Michela Wrong stellt mit ihrer außergewöhnlichen Untersuchung eines politischen Mordes in Ruanda das Bild auf den Kopf, welches die ruandische Regierung bis heute von sich und vom Völkermord von 1994 zeichnet.
Die britische Journalistin und Schriftstellerin Michela Wrong beleuchtet in ihrem Buch vor allem den Weg des ruandischen Präsidenten Paul Kagame an die Macht. Ausgangspunkt ist dabei die Ermordung Patrick Karegeyas in der Silvesternacht des Jahres 2012 in Johannesburg. Die Geschichte des damaligen Leiters des ruandischen Auslandsgeheimdienstes zieht sich wie ein roter Faden durch die Erzählung.

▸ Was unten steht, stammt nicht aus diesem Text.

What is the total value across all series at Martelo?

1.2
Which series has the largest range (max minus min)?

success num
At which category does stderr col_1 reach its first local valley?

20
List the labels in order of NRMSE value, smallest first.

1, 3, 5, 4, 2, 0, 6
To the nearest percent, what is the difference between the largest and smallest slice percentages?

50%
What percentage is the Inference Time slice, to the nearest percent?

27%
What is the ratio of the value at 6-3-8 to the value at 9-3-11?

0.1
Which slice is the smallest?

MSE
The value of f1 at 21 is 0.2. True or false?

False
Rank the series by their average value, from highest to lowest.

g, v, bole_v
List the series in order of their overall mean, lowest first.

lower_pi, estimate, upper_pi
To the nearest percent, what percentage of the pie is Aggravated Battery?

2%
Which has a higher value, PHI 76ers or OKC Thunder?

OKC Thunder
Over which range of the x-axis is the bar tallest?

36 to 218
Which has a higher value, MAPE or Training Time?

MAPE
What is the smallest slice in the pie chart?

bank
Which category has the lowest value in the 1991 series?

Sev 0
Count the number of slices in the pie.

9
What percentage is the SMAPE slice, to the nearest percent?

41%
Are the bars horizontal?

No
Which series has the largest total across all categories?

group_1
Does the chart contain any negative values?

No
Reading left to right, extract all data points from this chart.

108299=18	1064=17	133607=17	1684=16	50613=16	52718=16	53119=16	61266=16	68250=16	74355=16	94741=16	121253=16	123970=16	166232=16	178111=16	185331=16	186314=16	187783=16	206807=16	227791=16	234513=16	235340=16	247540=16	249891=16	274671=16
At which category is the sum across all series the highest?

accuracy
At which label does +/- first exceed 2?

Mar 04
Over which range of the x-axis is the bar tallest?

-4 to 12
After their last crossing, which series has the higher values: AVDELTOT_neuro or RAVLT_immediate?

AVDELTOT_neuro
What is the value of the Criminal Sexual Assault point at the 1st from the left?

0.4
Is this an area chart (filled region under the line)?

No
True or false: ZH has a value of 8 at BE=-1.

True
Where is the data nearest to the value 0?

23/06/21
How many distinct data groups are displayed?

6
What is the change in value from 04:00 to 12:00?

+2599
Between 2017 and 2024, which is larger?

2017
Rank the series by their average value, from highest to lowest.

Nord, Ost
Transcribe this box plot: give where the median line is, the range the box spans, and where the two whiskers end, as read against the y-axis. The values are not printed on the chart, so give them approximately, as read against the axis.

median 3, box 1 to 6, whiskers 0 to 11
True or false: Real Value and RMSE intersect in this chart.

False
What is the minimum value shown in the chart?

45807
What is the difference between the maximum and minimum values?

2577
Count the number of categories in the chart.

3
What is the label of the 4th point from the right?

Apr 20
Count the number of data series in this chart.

Karegeya, der wie Kagame zur Volksgruppe der Tutsi gehörte, zählte zum inneren Kreis der Mächtigen um den Präsidenten. Für die Autorin besteht kein Zweifel daran, dass Kagame für diese und andere Gräueltaten auf der ganzen Welt verantwortlich ist. So führt, wie die Autorin beschreibt, Kagames Armee seit Jahrzehnten einen illegalen Krieg gegen die Bevölkerungsgruppe der Hutu im Osten der Demokratischen Republik Kongo und lässt demokratische Gegner im Ausland ermorden. Human Rights Watch veröffentlichte 2014 einen detaillierten Bericht über die Flucht und Ermordung von dreizehn ehemaligen RPF-Politikern, militärischen Führungskräften sowie Mitarbeitern des Geheimdienstes und Journalisten, die aus Ruanda flohen und in Kenia, Südafrika, Uganda oder Großbritannien ermordet, gekidnappt oder attackiert worden. Gleichzeitig zählt das von Präsident Kagame geführte Ruanda seit Jahrzehnten zu den Lieblingen der westlichen Geber, wie Wrong betont. Nicht zuletzt beim Weltwirtschaftsforum in Davos sei er regelmäßig zu Gast.
Kein wohlwollendes Regime
Mit ihrem Buch zerschlägt Wrong sämtliche Mythen über das Kagame-Regime als wohlwollendes Regime, das nach dem Völkermord Frieden geschaffen hat. Hierzu zitiert sie Gespräche mit Reporterinnen und Reportern, die während und nach dem Genozid aus Ruanda berichteten. Einige von ihnen geben an, erst im Nachhinein bemerkt zu haben, dass ihre Berichterstattung von der RPF und Kagame so manipuliert wurde, dass sie nur deren Darstellung des Genozids beleuchteten.
Auch beschreibt die Autorin die enge Zusammenarbeit Paul Kagames mit Laurent Kabila, der nach dem ersten Kongokrieg Präsident der Demokratischen Republik Kongo wurde. Als er jedoch Ende der 1990er Jahre begann, der ruandischen Regierung den Rücken zuzukehren, habe Kagame die Rebellen der Rally for Congolese Democracy unterstützt. Der Zweite Kongokrieg begann im August 1998, als sich die Zehnte Brigade der kongolesischen Armee – unterstützt von ruandischen und ugandischen Soldaten – gegen die Regierung Kabilas auflehnte. Während die Autorin die beiden Kongokriege beschreibt, weist sie immer wieder auf die ihrer Einschätzung nach federführende Rolle der ruandischen Regierung hin.
Aufklärungsbuch mit bisher kaum bekannten Fakten
Schließlich macht die Autorin ihr Publikum mit wissenschaftlichen Büchern und Aufsätzen zum Thema vertraut, die in der Öffentlichkeit bislang kaum wahrgenommen wurden.
Neben Kagames Geschichte erforscht Wrong unter anderem die Karrieren von Fred Rwigyema, Ruandas verschollenem Führer, der 1990 nach dem Einmarsch der Rwandan Patriotic Front in Ruanda unter ungeklärten Umständen ermordet wurde, und von Seth Sendashonga, Ruandas erstem Innenminister nach dem Völkermord, einem demokratischen Hutu- Politiker, der, wie sie schreibt, auf Befehl Kagames ermordet wurde.
Wrongs Aufklärungsbuch ist nicht zuletzt ein Werk außerordentlichen Mutes und eine umfassende Beschreibung einer verstrickten und komplizierten Geschichte eines kleinen Landes.